A wagon train that left Missouri four months ago reached the foot of the Sierra with its educational message.

The Gold Rush Wagon Train, one of several wagon trains this year that are commemorating the 150th anniversary of the California gold rush, will camp out tonight in Genoa and cross into the Golden State on Tuesday.

On Tuesday and Wednesday nights, the train will stopover in Woodfords.



At each stop along the journey that began April 3, wagon train participants take time to explain what life was like 150 years ago and the impact the Gold Rush had on the cultures in its path.

In Genoa, the interpretive presentation will take place around 10 a.m. to noon – more or less, depending on how long it takes to reach the town from their Carson City stay – at Jacks Valley School.




At Woodfords they’ll be camping near Woodfords Station and the Merrill House. Interpretive programs are scheduled for 5 to 7 p.m. Tuesday and 10 a.m. to noon on Wednesday.

All the presentations are geared for children and include local angles.

“Local groups in many places have been able to explain local histories as well,” said Kimberly Lloyd-Stewart, a school teacher and one of the organizers of the event.

- _Recorded information_
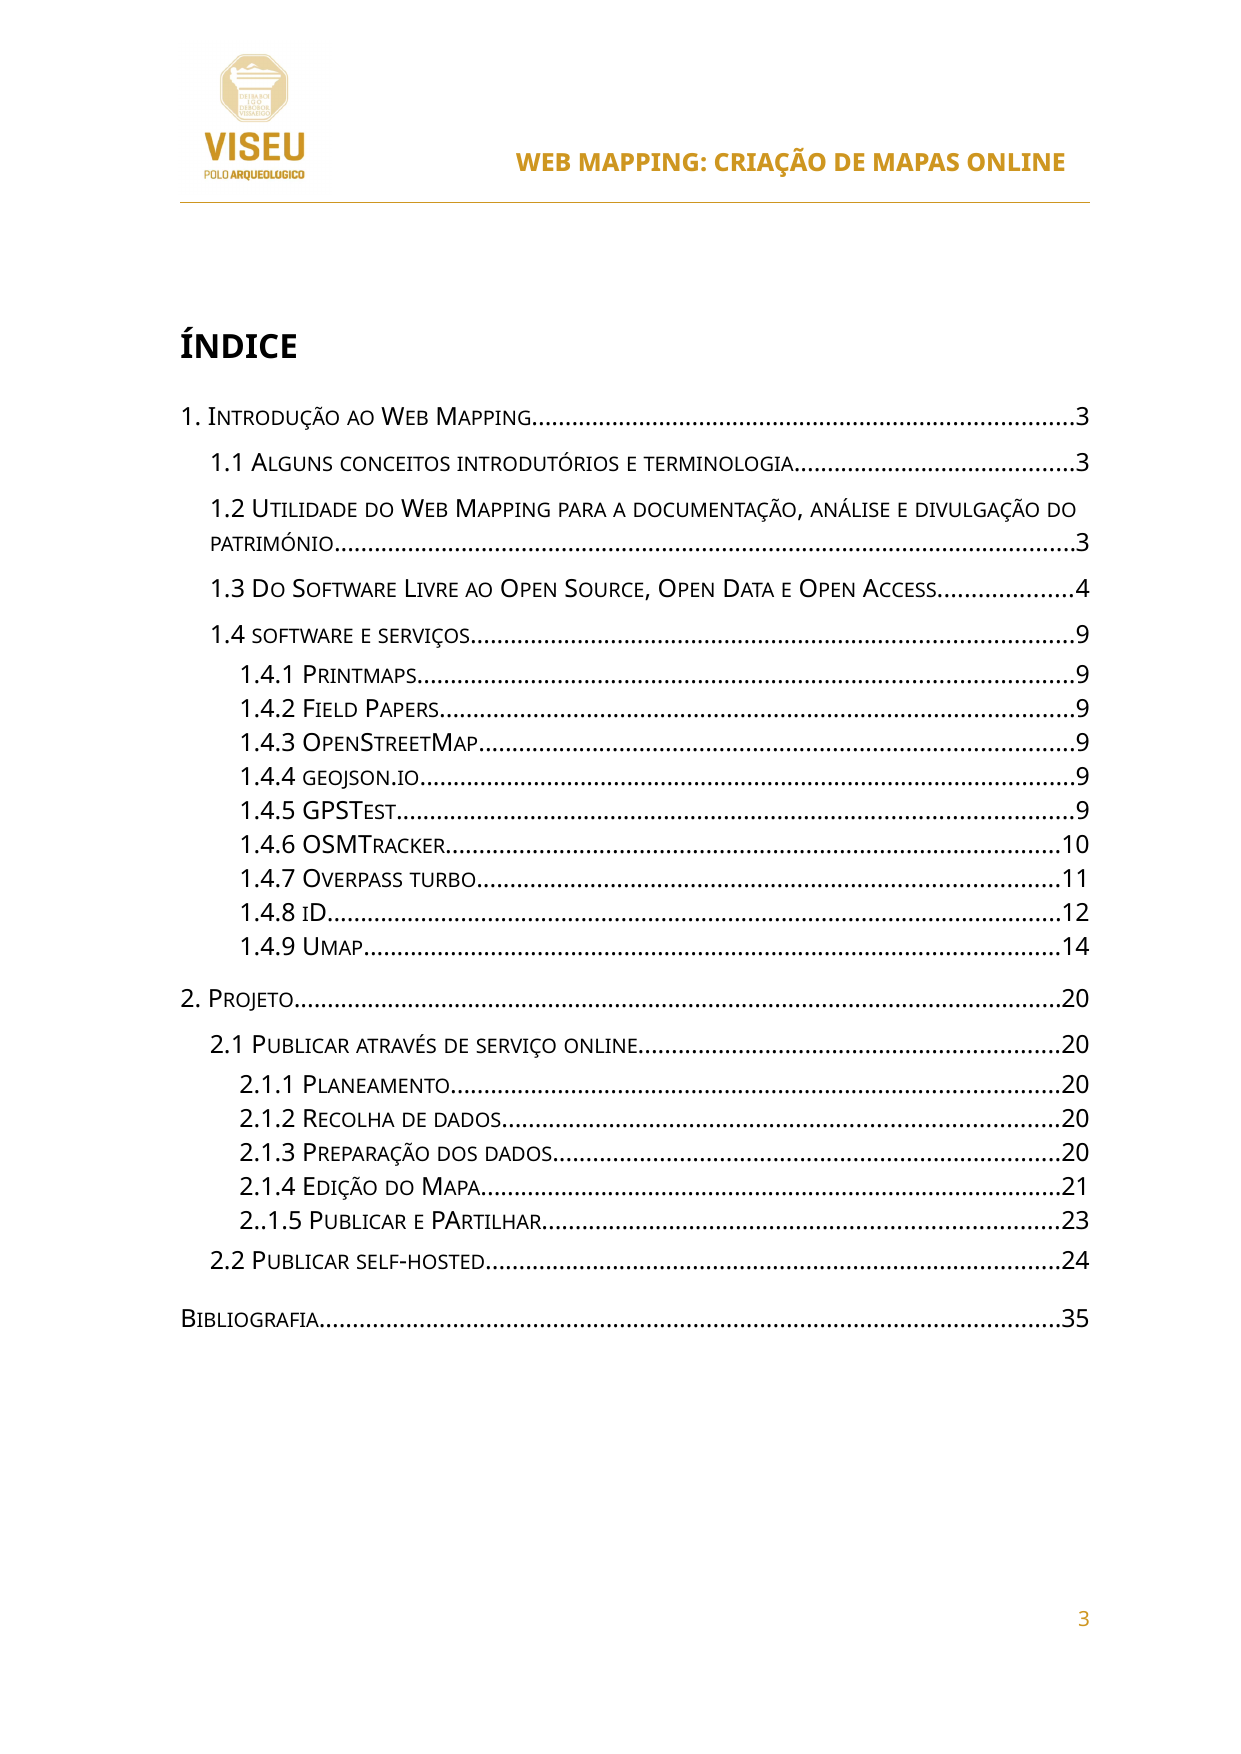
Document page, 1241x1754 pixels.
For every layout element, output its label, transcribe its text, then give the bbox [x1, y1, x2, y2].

- _What you should do_
Please carry on the article about the Gold Rush Wagon Train, starting after its final sentence. The data comes from a source separate from the article.

- _Result_
“The Gold Rush had a tremendous impact, not just on California but on the whole United States because of the emigrants who came and ended up staying.”

Stories are often multicultural, she said.

During the interpretive program Tuesday night at Woodfords, representatives from the Washoe Tribe will present their perspective on the Gold Rush, she said.

Participation has varied from a peak of 200 participants and 10 wagons to the core group of 20 people and five wagons, the current train.

The interpretive presentations include artifacts from the period described by Wagonmaster Russ Leger.

“Tennessee” John Stewart, the train’s mule skinner, will talk about such things as the equipment on a typical wagon, how the brakes work and what a mule skinner does.

Lloyd-Stewart gives presentations on the women in the Gold Rush.

“Women did more than prostitution,” she said. “They made money minding the miners. They cooked, cleaned, raised chickens and sold eggs.”

Heather St. John, 11-years-old, demonstrates toys of the period and Delane St. John, a teamster on the wagon train, talks about the trip itself and how this trip is different.